Well, I’ve been pondering this little bit for a little while. Feel free to comment, critique, rebuild…

This session idea was inspired by a few things coming out of the recent “Rise of the Digital Humanities” MLA 2011, and two related discussions/provocations.

  1. The first is by Alan Liu (“Where’s the Cultural Criticism in the Digital Humanities?”). Liu argues that “[h]ow the digital humanities advance, channel, or resist the great postindustrial, neoliberal, corporatist, and globalist flows of information-cum-capital, for instance, is a question rarely heard in the digital humanities associations, conferences, journals, and projects with which I am familiar.”
  2. The second is an interesting provocation by fellow THATCamper and Brittain Fellow Andy Famiglietti (“What Does it Mean to do the Humanities?”) in which he poses a question about the model of teaching values: “as much as I like this definition [humanities teach important artistic, cultural, and critical values], I don’t always sleep comfortably with it. It seems to imply that, without the organized study of the humanities, cultures would lapse into collections of mechanistic drones, unable to consider questions of truth or beauty. This simply isn’t true. I’ve seen the inside of technical cultures, geek enclaves and hacker freeholds and they are full of wonder and poetry. Algorithms for decrypting DVDs transformed into epic poems. Romantic jokes about the Fibonacci sequence. Furthermore, again, ask any anthropologist and cultural value is what they do. What’s our niche?”

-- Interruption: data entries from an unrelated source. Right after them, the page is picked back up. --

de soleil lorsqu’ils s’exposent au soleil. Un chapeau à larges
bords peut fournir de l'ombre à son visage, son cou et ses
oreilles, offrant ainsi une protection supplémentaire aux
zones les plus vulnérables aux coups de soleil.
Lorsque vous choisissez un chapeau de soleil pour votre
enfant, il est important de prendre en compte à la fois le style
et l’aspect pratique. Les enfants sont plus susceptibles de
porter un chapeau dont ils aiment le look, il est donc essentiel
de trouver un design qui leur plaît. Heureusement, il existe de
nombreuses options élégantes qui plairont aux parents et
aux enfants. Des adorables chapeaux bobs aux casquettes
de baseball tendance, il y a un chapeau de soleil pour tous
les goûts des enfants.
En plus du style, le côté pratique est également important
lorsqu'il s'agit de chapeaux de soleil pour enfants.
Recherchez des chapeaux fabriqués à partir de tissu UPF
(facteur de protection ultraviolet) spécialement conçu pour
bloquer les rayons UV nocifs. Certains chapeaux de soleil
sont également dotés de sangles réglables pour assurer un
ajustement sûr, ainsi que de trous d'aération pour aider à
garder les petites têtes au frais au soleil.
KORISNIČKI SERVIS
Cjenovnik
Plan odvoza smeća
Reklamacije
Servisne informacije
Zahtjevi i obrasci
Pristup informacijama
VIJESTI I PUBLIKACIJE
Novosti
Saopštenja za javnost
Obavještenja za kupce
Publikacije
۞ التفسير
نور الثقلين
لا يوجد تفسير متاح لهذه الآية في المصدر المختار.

I think that Famiglietti’s question can open a fruitful discussion for how digital applications can transform or redefine what the humanities do. If, as Bruno Latour recently argued in “An Attempt at a ‘Compositionist Manifesto’,” critique “ran out of steam” because “it was predicated on the discovery of a true world of realities lying behind a veil of appearances,” what can the emphasis on building and creating in the digital humanities do to address the issues Liu presents above (474-5)? Or, alternatively, do the digital humanities need to identify with something essentially “humanistic” or have something to do with “cultural criticism” in order to be worthy of the name? If not, what’s the niche of the digital humanities? What do digital humanists do?

Reference
Latour, Bruno. “An Attempt at a ‘Compositionist Manifesto’.” New Literary History. 41 (2010): 471-90.